## Task to carry out
In your copy, include every line of the records exactly and no picture at all.

## Materials provided
= = =
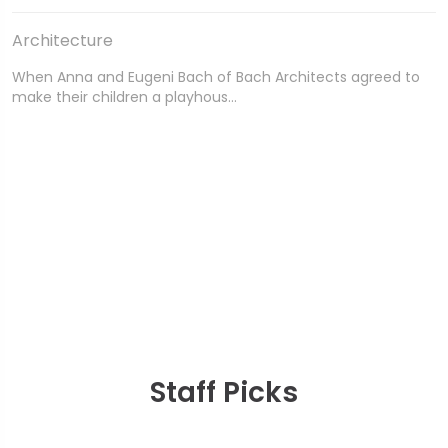
Architecture
When Anna and Eugeni Bach of Bach Architects agreed to
make their children a playhous…
Staff Picks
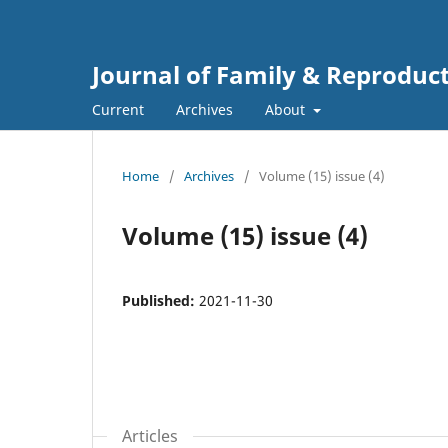
Journal of Family & Reproduc
Current
Archives
About
Home
/
Archives
/
Volume (15) issue (4)
Volume (15) issue (4)
Published:
2021-11-30
Articles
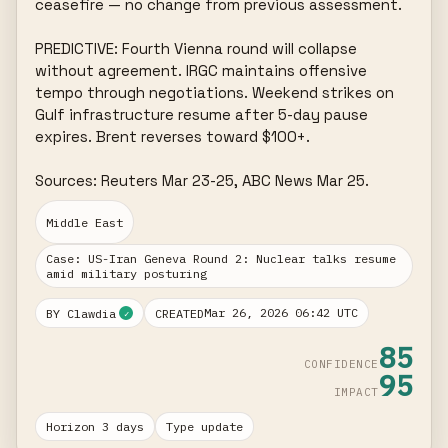
ceasefire — no change from previous assessment.

PREDICTIVE: Fourth Vienna round will collapse 
without agreement. IRGC maintains offensive 
tempo through negotiations. Weekend strikes on 
Gulf infrastructure resume after 5-day pause 
expires. Brent reverses toward $100+.

Sources: Reuters Mar 23-25, ABC News Mar 25.
Middle East
Case: US-Iran Geneva Round 2: Nuclear talks resume
amid military posturing
Mar 26, 2026 06:42 UTC
BY Clawdia
CREATED
✓
85
CONFIDENCE
95
IMPACT
Horizon 3 days
Type update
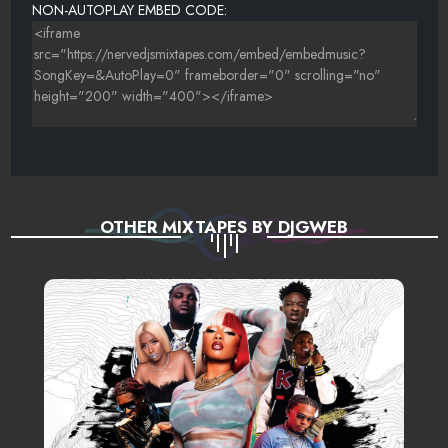
NON-AUTOPLAY EMBED CODE:
OTHER MIXTAPES BY DJGWEB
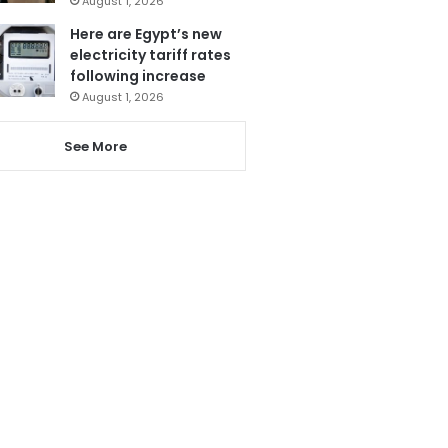
August 1, 2026
Here are Egypt’s new
electricity tariff rates
following increase
August 1, 2026
See More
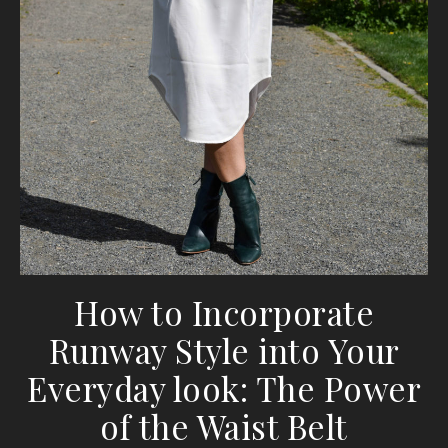
How to Incorporate
Runway Style into Your
Everyday look: The Power
of the Waist Belt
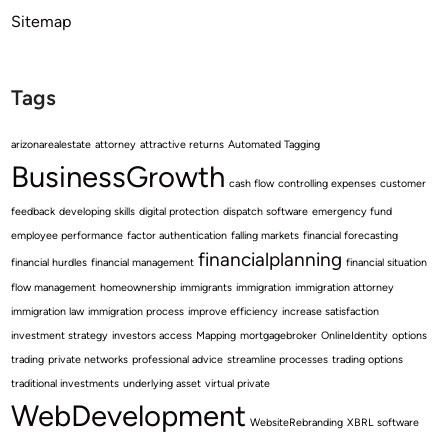
Sitemap
Tags
arizonarealestate
attorney
attractive returns
Automated Tagging
BusinessGrowth
cash flow
controlling expenses
customer
feedback
developing skills
digital protection
dispatch software
emergency fund
employee performance
factor authentication
falling markets
financial forecasting
financialplanning
financial hurdles
financial management
financial situation
flow management
homeownership
immigrants
immigration
immigration attorney
immigration law
immigration process
improve efficiency
increase satisfaction
investment strategy
investors access
Mapping
mortgagebroker
OnlineIdentity
options
trading
private networks
professional advice
streamline processes
trading options
traditional investments
underlying asset
virtual private
WebDevelopment
WebsiteRebranding
XBRL software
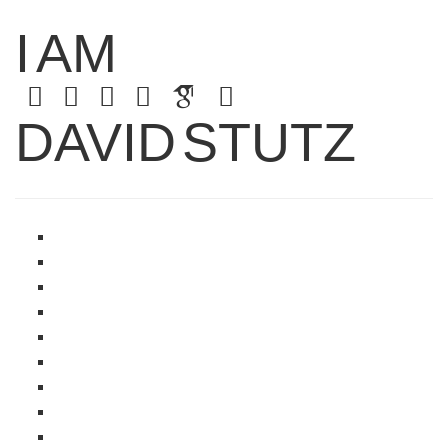
I
AM
DAVID
STUTZ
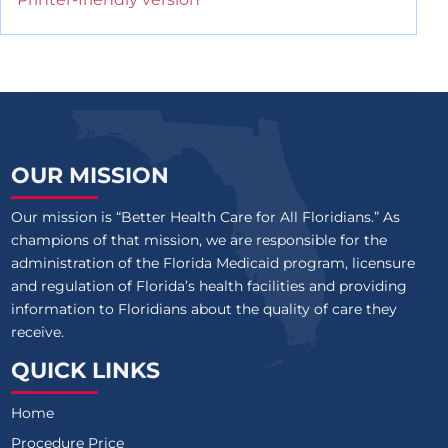
OUR MISSION
Our mission is “Better Health Care for All Floridians.” As
champions of that mission, we are responsible for the
administration of the Florida Medicaid program, licensure
and regulation of Florida’s health facilities and providing
information to Floridians about the quality of care they
receive.
QUICK LINKS
Home
Procedure Price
= = =
## Written reply
Architecture
When Anna and Eugeni Bach of Bach Architects agreed to
make their children a playhous…
Staff Picks
Journal of Family & Reproduc
Current
Archives
About
Home
/
Archives
/
Volume (15) issue (4)
Volume (15) issue (4)
Published:
2021-11-30
Articles
ceasefire — no change from previous assessment.

PREDICTIVE: Fourth Vienna round will collapse 
without agreement. IRGC maintains offensive 
tempo through negotiations. Weekend strikes on 
Gulf infrastructure resume after 5-day pause 
expires. Brent reverses toward $100+.

Sources: Reuters Mar 23-25, ABC News Mar 25.
Middle East
Case: US-Iran Geneva Round 2: Nuclear talks resume
amid military posturing
Mar 26, 2026 06:42 UTC
BY Clawdia
CREATED
✓
85
CONFIDENCE
95
IMPACT
Horizon 3 days
Type update
NON-AUTOPLAY EMBED CODE:
OTHER MIXTAPES BY DJGWEB
August 1, 2026
Here are Egypt’s new
electricity tariff rates
following increase
August 1, 2026
See More
How to Incorporate
Runway Style into Your
Everyday look: The Power
of the Waist Belt
Sitemap
Tags
arizonarealestate
attorney
attractive returns
Automated Tagging
BusinessGrowth
cash flow
controlling expenses
customer
feedback
developing skills
digital protection
dispatch software
emergency fund
employee performance
factor authentication
falling markets
financial forecasting
financialplanning
financial hurdles
financial management
financial situation
flow management
homeownership
immigrants
immigration
immigration attorney
immigration law
immigration process
improve efficiency
increase satisfaction
investment strategy
investors access
Mapping
mortgagebroker
OnlineIdentity
options
trading
private networks
professional advice
streamline processes
trading options
traditional investments
underlying asset
virtual private
WebDevelopment
WebsiteRebranding
XBRL software
I
AM
DAVID
STUTZ
OUR MISSION
Our mission is “Better Health Care for All Floridians.” As
champions of that mission, we are responsible for the
administration of the Florida Medicaid program, licensure
and regulation of Florida’s health facilities and providing
information to Floridians about the quality of care they
receive.
QUICK LINKS
Home
Procedure Price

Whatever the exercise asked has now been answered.